50 wards in 50 Weekdays: 36th Ward’s Eliza Puchalski just wants a stoplight

Eliza Puchalski stops with her mother at a yard sale. She’s not buying what they’re selling.

WBEZ/Sam Hudzik

Updated at 9:57 p.m.

The Irving Woods neighborhood is a nice, quiet place for Eliza Puchalski to take her children for a walk. But she has a problem, and you know that if this is a problem for Puchalski, it’s a problem for others, as well.

“When I want to cross the Irving Park [Road], there is no stoplights and the cars are driving like crazy,” Puchalski says. “So I have to wait with [my] children for like 10 minutes, 20 minutes.”

“I call the city [a] few times, but no response,” she says about her hopes for a stop sign or stoplight. “It would help, because…I am mother of four children and when they take the bikes, you know, it’s dangerous to cross the street.”

Her kids and her family are clearly important for Puchalski, as is her Catholic faith. When I ask her what she likes in her neighborhood, her answer is her church.

“The St. Francis Borgia Church. They have Adoration Chapel, [which] means they have Blessed Sacrament [from the early morning] to 11 p.m., so [it’s open] whenever you feel like to go and rest and be in peace,” she says. “I am a Catholic so…I believe that Jesus is present there. So I may really rest there. It’s wonderful place.”

Puchalski met her husband through a different church in the city, and they moved to Irving Woods. They met in Chicago, but are both from Poland.

“I finished my [economics] master’s degree in Poland and I came here,” Puchalski says. That was 1996. “I start working and then I start a family, and I am hoping I will get back to work.”

She is also hoping to get back to Poland. When I ask how she feels about Chicago, she pauses.

“If I could, I would go back to my country,” she says, laughing. “Especially, I don’t know…I like the trees, flowers, you know, in my country. It’s kind of sentimental value for me.”

But her husband likes it here. So do her kids, a point driven home on a family trip to Poland.

“When we went for vacation, they were asking, ‘When are we going back home?’ I am asking, ‘What home?’ ‘To Chicago,’ [they replied]. So, they were born here and they like it here.”

We are chatting at a yard sale in the neighborhood, which Puchalski stopped at for the benefit of her mother, who is visiting from Poland.

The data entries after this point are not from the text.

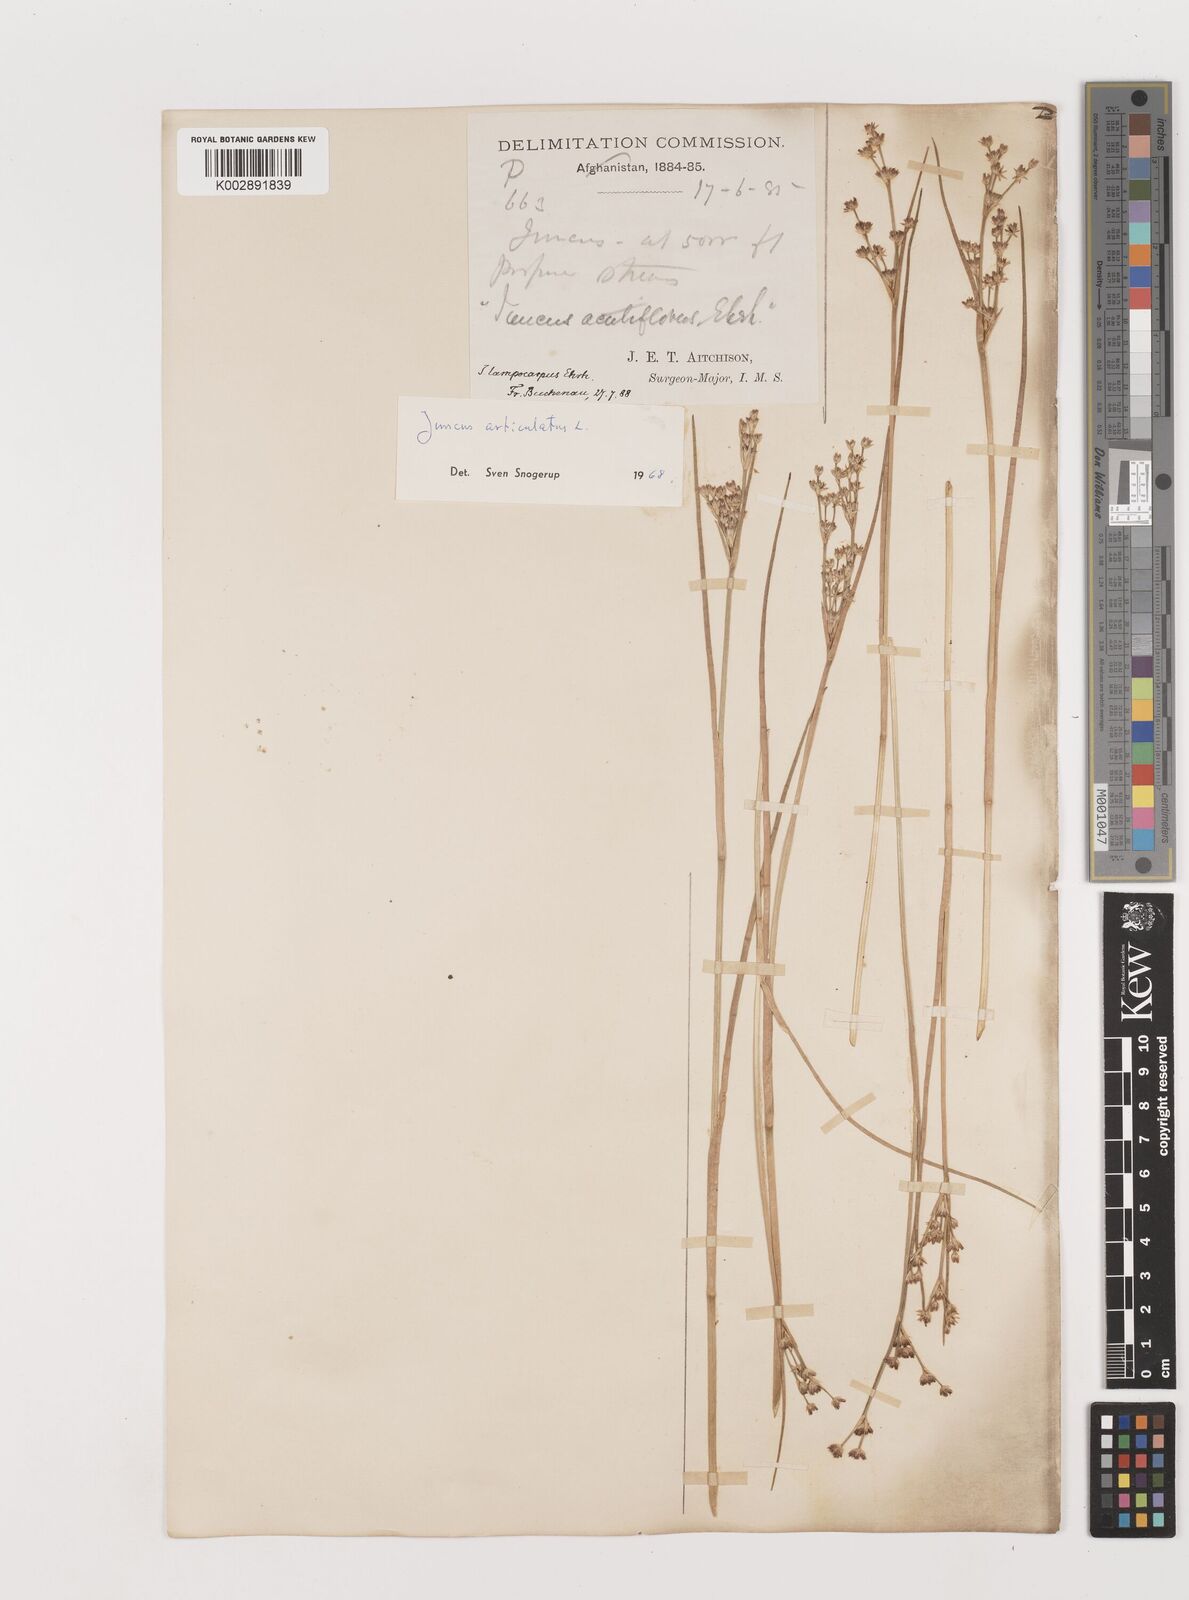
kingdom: Plantae
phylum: Tracheophyta
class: Liliopsida
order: Poales
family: Juncaceae
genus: Juncus
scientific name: Juncus articulatus
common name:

“I prefer to go to outlets,” she laughs. “To buy new things and, you know, because when I buy something [used], then I throw it away and it’s not – for me, it’s not worth it.”

I ask Puchalski about local politics, and she says she has no interest. She sees no difference no matter who Chicago’s mayor is, but does have a message for politicians – Rahm Emanuel or any others.

“I want them to focus on family values,” Puchalski says. “I would like the [politicians] to focus on this…’cause it’s getting crazy about this education in school, about this sexual education in school. The kids are small. We want to transmit them our values. And it’s getting really odd.”

Puchalski chuckles a bit, but she’s serious. Serious about her faith, and serious about that stoplight.